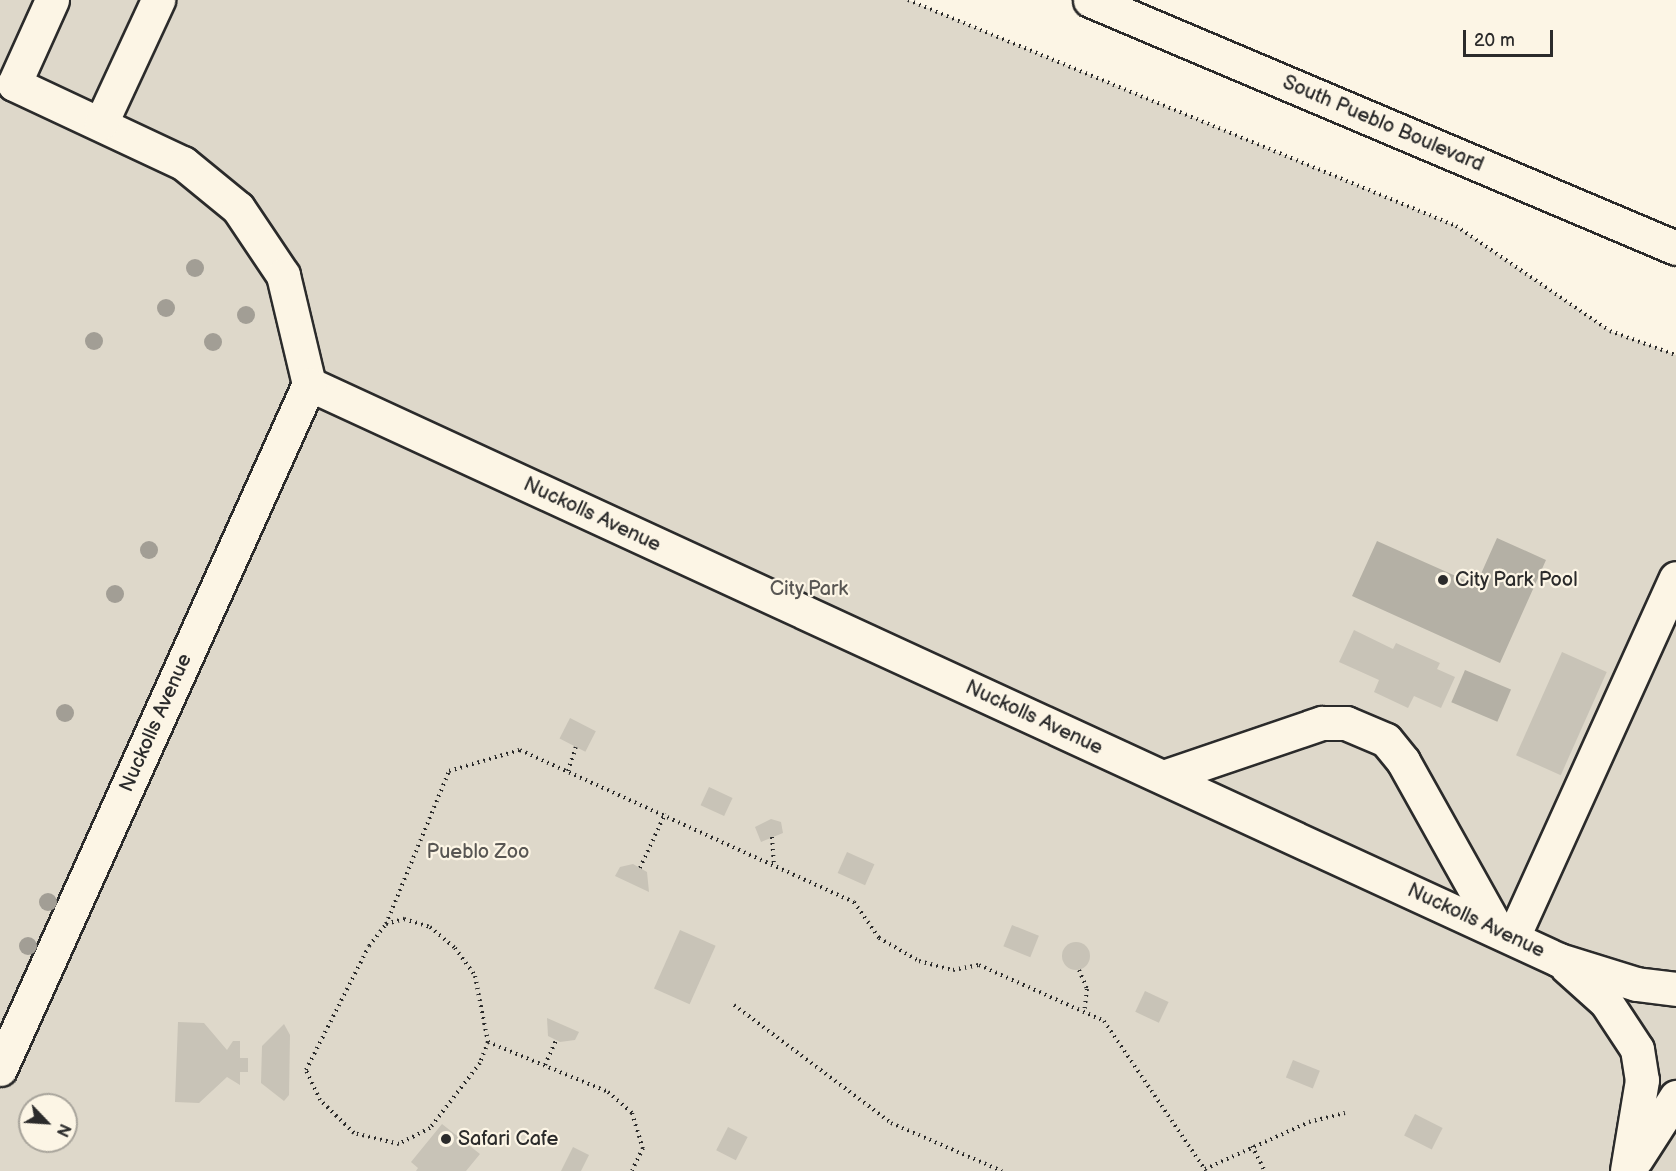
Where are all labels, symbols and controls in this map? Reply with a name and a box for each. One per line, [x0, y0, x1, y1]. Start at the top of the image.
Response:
scale bar [1466, 18, 1556, 56]
text: 20 m [1474, 30, 1515, 51]
street label: South Pueblo Boulevard [1279, 71, 1487, 177]
street label: Nuckolls Avenue [519, 473, 665, 557]
place label: City Park Pool [1455, 568, 1579, 592]
marker: City Park Pool [1436, 573, 1450, 587]
park label: City Park [769, 577, 849, 601]
street label: Nuckolls Avenue [115, 650, 197, 796]
street label: Nuckolls Avenue [961, 676, 1107, 760]
park label: Pueblo Zoo [427, 840, 529, 864]
street label: Nuckolls Avenue [1403, 879, 1549, 963]
north arrow [18, 1093, 78, 1153]
text: N [52, 1121, 74, 1139]
place label: Safari Cafe [458, 1127, 558, 1151]
marker: Safari Cafe [439, 1132, 453, 1146]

------------------------------------------------------------------------

* What the task requires:
Could you reproduce the listing above word for word while leaving out its pictures?

* Exercise answer:
Where are all labels, symbols and controls in this map? Reply with a name and a box for each. One per line, [x0, y0, x1, y1]. Start at the top of the image.
Response:
scale bar [1466, 18, 1556, 56]
text: 20 m [1474, 30, 1515, 51]
street label: South Pueblo Boulevard [1279, 71, 1487, 177]
street label: Nuckolls Avenue [519, 473, 665, 557]
place label: City Park Pool [1455, 568, 1579, 592]
marker: City Park Pool [1436, 573, 1450, 587]
park label: City Park [769, 577, 849, 601]
street label: Nuckolls Avenue [115, 650, 197, 796]
street label: Nuckolls Avenue [961, 676, 1107, 760]
park label: Pueblo Zoo [427, 840, 529, 864]
street label: Nuckolls Avenue [1403, 879, 1549, 963]
north arrow [18, 1093, 78, 1153]
text: N [52, 1121, 74, 1139]
place label: Safari Cafe [458, 1127, 558, 1151]
marker: Safari Cafe [439, 1132, 453, 1146]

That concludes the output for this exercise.